### Passage provided

Alternatively, the CO2 active medium can be excited optically, removing this discharge pressure limitation. As shown in Fig. 1(a), a pump source at ∼4.3 µm can be used to directly populate the vibrational levels in the asymmetric stretching mode of the CO2 molecule, which contains the upper laser level 001 for the 10 µm laser transitions of interest. The optical pumping of a CO2 laser was historically first demonstrated using an incoherent CO-air flame to excite CO2, producing ∼1 mW of cw radiation at 10.6 µm [4]. Later, using a pulsed ∼4.23 µm HBr laser as a pump source, lasing was observed in optically pumped CO2 at 33 atm total pressure, but optical-optical conversion efficiency was not optimized or reported [5]. In addition, the cavity was constricted to only ∼1 mm in length, reducing the round-trip time to combat the short gain lifetimes at such high pressures but also decreasing the single-pass gain in such a short CO2 cell. The 101 level of the CO2 molecule has also been pumped using a ∼2.7 µm HF chemical laser [6,7], but this method was not pursued beyond the initial experimental demonstration, as the fast collisional decay of the 101 level simultaneously populates both the upper (001) and lower (100) laser levels for the 10 µm band. In general, the lack of available energetic pump sources operating at wavelengths that are efficiently absorbed by CO2 has prevented the demonstration of high gain in a high-pressure optically pumped CO2 amplifier.
Fig. 1. Optical pumping scheme for (a) direct excitation of CO2 and (b) indirect excitation of CO2 via CO. Green arrows indicate absorption of pump photons, while red arrows indicate laser transitions.
An alternative optical pumping scheme has also been explored, in which a partner molecule is excited by optical pumping and energy is then transferred to CO2 via collisions. This method enables the use of pump wavelengths that do not overlap directly with CO2 absorption lines and can also result in significantly longer gain lifetimes due to the slow exchange of vibrational energy. Figure 1(b) depicts such a scheme using CO as the collisional partner molecule to be optically excited. The small quantum defect between the first vibrational level of CO and the first level of the CO2 asymmetric stretching mode allows energy to be efficiently transferred from CO to CO2. Lasing was demonstrated in a CO-CO2-He mix at a total pressure of 16 atm by pumping CO at 4.8 µm using the second harmonic of a 9.6 µm TEA CO2 laser [8]. Less than 1 mJ of 10 µm light was generated, however, as this method faces a similar lack of energetic pump sources.

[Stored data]

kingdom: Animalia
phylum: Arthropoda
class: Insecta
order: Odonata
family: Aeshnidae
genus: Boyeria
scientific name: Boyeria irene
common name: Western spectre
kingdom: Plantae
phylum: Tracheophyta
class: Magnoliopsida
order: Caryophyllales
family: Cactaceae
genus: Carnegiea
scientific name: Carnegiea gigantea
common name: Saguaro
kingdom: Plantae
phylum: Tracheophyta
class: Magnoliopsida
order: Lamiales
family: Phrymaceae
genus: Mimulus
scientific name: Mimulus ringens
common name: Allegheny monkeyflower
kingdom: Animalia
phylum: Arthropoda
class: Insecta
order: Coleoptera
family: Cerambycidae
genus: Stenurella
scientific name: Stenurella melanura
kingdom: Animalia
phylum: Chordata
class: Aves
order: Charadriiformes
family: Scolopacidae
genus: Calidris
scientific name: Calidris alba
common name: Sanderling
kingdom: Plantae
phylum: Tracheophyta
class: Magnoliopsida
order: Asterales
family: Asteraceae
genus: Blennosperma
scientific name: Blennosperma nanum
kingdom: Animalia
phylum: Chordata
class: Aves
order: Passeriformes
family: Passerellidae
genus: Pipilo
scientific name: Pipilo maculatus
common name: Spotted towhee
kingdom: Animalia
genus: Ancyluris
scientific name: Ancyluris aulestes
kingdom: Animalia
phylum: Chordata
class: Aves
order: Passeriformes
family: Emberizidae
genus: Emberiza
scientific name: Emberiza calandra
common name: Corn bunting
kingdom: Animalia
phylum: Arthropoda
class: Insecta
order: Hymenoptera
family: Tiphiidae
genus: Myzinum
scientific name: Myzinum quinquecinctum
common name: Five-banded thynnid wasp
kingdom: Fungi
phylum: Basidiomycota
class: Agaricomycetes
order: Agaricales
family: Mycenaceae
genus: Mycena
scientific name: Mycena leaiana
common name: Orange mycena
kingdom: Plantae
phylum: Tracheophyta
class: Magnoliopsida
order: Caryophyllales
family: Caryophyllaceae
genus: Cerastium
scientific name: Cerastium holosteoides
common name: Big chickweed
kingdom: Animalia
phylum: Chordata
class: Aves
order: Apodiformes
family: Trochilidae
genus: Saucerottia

### Tasks to carry out
A) List each pump source that the passage on optically pumped CO2 lasers says was actually used to excite a laser medium.
B) Reproduce the part of the passage on optically pumped CO2 lasers starting at "Fig. 1. Optical" and ending at "indicate laser transitions.".
This material is not needed for any of the work here.

### Solution set
A)
- An incoherent CO-air flame
- A pulsed ∼4.23 µm HBr laser
- A ∼2.7 µm HF chemical laser
- The second harmonic of a 9.6 µm TEA CO2 laser

B)
Fig. 1. Optical pumping scheme for (a) direct excitation of CO2 and (b) indirect excitation of CO2 via CO. Green arrows indicate absorption of pump photons, while red arrows indicate laser transitions.